Look through the records below, count the lines with the word "Format", and reply with only the number.

::: Given records

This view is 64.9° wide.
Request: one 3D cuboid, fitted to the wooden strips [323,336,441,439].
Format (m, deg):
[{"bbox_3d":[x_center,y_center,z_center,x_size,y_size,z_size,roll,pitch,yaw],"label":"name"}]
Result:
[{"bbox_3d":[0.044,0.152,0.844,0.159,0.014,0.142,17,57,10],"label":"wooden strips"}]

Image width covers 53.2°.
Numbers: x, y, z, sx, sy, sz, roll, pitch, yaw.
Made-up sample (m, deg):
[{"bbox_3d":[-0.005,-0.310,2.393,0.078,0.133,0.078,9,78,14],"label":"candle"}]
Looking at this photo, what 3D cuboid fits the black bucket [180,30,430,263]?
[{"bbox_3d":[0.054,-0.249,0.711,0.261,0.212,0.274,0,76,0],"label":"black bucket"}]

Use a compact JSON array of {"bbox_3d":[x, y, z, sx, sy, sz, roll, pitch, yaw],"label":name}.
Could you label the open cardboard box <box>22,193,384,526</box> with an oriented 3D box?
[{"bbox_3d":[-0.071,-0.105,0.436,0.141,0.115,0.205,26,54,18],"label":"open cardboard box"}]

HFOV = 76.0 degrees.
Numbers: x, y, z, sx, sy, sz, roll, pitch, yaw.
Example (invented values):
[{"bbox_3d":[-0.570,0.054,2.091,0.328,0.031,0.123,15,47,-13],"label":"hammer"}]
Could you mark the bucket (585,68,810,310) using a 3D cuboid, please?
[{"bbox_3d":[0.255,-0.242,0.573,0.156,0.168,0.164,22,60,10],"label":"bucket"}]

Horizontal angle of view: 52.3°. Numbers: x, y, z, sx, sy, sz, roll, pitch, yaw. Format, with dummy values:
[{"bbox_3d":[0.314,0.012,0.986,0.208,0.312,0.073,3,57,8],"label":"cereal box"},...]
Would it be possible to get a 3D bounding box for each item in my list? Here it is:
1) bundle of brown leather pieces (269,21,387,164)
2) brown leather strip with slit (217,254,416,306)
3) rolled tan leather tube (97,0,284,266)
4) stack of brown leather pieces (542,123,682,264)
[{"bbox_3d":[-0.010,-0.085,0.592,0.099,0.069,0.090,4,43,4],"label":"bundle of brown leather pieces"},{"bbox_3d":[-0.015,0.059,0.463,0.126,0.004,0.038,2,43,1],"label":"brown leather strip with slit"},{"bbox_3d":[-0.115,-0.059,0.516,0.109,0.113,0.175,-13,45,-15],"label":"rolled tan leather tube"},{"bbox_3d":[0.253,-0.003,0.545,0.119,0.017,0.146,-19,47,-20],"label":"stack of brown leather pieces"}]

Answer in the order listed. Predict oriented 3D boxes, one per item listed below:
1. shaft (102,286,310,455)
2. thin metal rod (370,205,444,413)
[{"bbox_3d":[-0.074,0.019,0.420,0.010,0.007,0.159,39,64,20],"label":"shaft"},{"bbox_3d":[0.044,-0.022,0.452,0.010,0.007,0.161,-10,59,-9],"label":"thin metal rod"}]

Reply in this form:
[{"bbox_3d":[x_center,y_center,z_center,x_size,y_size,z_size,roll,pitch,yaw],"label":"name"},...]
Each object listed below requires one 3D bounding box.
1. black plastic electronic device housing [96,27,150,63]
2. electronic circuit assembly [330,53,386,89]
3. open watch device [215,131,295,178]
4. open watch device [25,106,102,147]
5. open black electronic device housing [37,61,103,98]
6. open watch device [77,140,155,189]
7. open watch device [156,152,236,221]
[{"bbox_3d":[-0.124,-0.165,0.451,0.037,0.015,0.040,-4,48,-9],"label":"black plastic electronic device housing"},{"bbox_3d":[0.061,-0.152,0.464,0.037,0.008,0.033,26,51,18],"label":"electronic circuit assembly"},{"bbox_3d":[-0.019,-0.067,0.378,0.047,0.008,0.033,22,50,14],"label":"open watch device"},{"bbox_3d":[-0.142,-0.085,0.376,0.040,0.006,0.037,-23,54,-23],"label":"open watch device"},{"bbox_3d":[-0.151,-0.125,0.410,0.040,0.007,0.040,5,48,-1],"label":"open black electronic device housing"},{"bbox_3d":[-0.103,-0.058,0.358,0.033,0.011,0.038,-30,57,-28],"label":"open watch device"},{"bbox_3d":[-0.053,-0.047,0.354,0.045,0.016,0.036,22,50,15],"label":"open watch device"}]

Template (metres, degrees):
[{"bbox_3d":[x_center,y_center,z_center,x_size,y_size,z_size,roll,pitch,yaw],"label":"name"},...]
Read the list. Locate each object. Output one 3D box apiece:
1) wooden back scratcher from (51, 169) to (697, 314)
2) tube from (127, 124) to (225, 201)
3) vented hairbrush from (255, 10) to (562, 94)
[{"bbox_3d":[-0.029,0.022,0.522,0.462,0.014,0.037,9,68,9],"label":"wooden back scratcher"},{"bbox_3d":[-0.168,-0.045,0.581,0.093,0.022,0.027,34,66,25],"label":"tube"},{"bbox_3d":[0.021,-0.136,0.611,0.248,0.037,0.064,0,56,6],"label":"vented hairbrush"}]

::::::

Answer for this exercise:
2